The rest of the group stay silent. The two Swedish girls are sitting so closely together they look like they’re conjoined at the arm. Frank, the older man, is staring out of the window, his eyes unblinking.

“I’ll go first,” Leanne offers. She’s sitting cross-legged now, her sarong puddling on the floor around her.

“Thank you, Leanne.” Isaac nods at her and she lights up like a beacon.

“The last time I saw my mum,” Leanne says, not taking her eyes off Isaac, “she told me that God must hate her. When I asked her what she meant, she said, ‘Well, the abortion didn’t work and I got saddled with you, didn’t I?’”

One of the blonde Swedish girls gasps and I close my eyes. The room sways and I feel sick. I can’t listen to Leanne talk about abortions, not after what happened to me.

Something twitches on my knee and I fight to stay calm. It’s just Daisy’s hand. I focus on it, on the warmth of my skin under her palm, and imagine the sound of her voice.

You are on a beautiful beach in the Caribbean, lying on a towel on the warm sand. Dig your fingers and toes into the sand, Emma. Feel how warm they are. Feel the sun on your face.

Daisy was the only one who could talk me down from my panic attacks at uni, the only one I trusted to see me in that kind of state. She’d stroke my arm and talk to me, conjuring up my ideal holiday, making me live it in my mind. She didn’t make me close my eyes and she didn’t make me focus on my breathing, but by taking my mind somewhere else, she’d break the cycle of hyperventilating, rapid heartbeat and “I’m going to die” thoughts, and my anxiety would gradually dissipate.

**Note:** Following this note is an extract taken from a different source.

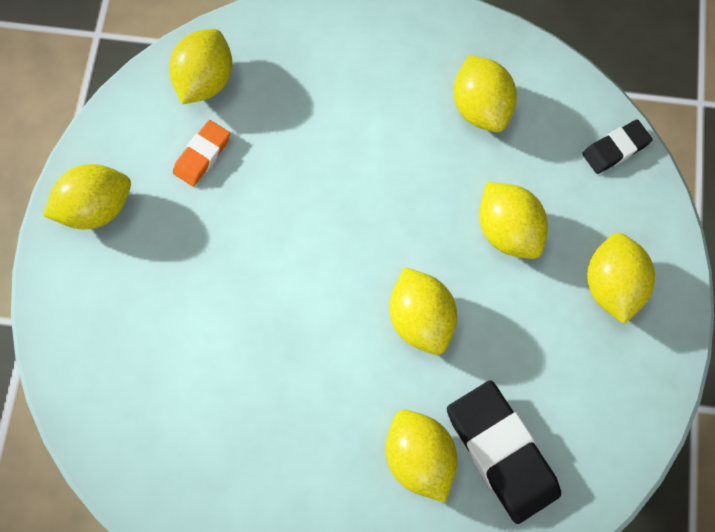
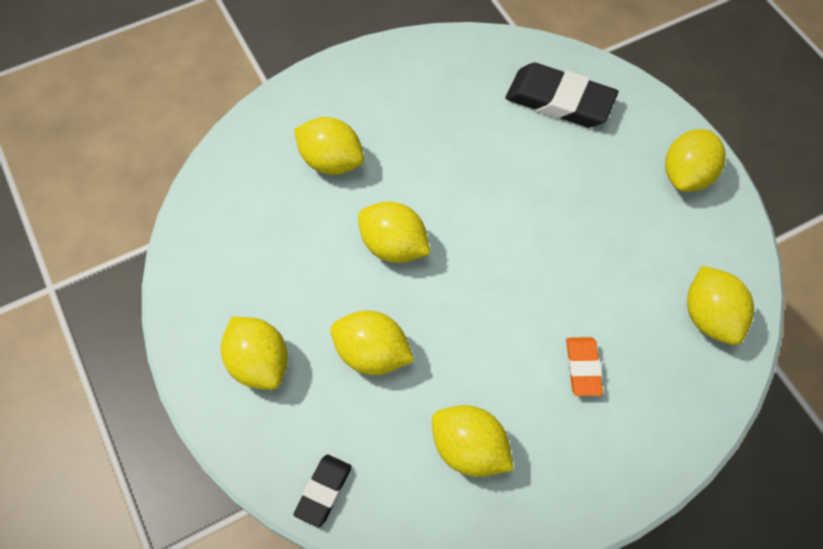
camera: 145 degrees right, 10 degrees down
orange eraser [173,120,230,187] -> orange eraser moved to [566,337,603,396]
black eraser [447,380,561,524] -> black eraser moved to [505,63,619,128]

“My mum was drunk when she said that about the abortion,” Leanne continues, and I open my eyes again. “She’s always drunk. My dad was killed in a car accident when I was fifteen, and Mum’s been drinking ever since. She said he was the love of her life, but that didn’t stop her bringing men back from the pub. I lost count of how many there were.”

She stops speaking and stares at the floor. She is utterly still, lost in thought. Isaac rises soundlessly from the floor, crosses the room and sits directly in front of Leanne, crossed-legged. For a couple of seconds, he says nothing. Daisy and I share a glance.

“Look at me, Leanne,” he says, so quietly I barely catch the words.

Leanne slowly raises her head. Isaac leans forward and looks deep into her eyes, the expression on his face so tender, so concerned, that she immediately tears up.

“Did one of your mum’s boyfriends hurt you, Leanne?” he whispers.

She shakes her head.

“Who crept into your room when your mum was passed out on the sofa, Leanne?”

She drops her chin but Isaac catches it, lightning fast, and tips her face back up towards his. “Who hurt you?”

She attempts to shake her head but Isaac tightens his grip on her jaw.

“Who?” he says, his voice louder, his tone more urgent. “Who hurt you and what did they do?” He pushes the strap of her grey vest top down over one shoulder, revealing her pale-skinned, bony frame. “Who made you hate yourself so much you stopped eating? Who made you feel that starving yourself was the only way you could feel in control?” His voice is so loud now that it’s bouncing off the walls and filling the room. The scent of the incense sticks, dotted around the meditation room, wedged into church candles, plant pots and wooden holders is overpowering. The air is thick, jasmine scented and heavy with emotion. The rough walls seem to be closing in, constricting the space, forcing the eight of us closer. I want to stand up, throw open a window and let some air into the room, but I’m rooted to my beanbag. “Who raped you, Leanne? Say his name. Say it out loud. Say it and let go of the hold he has on you.”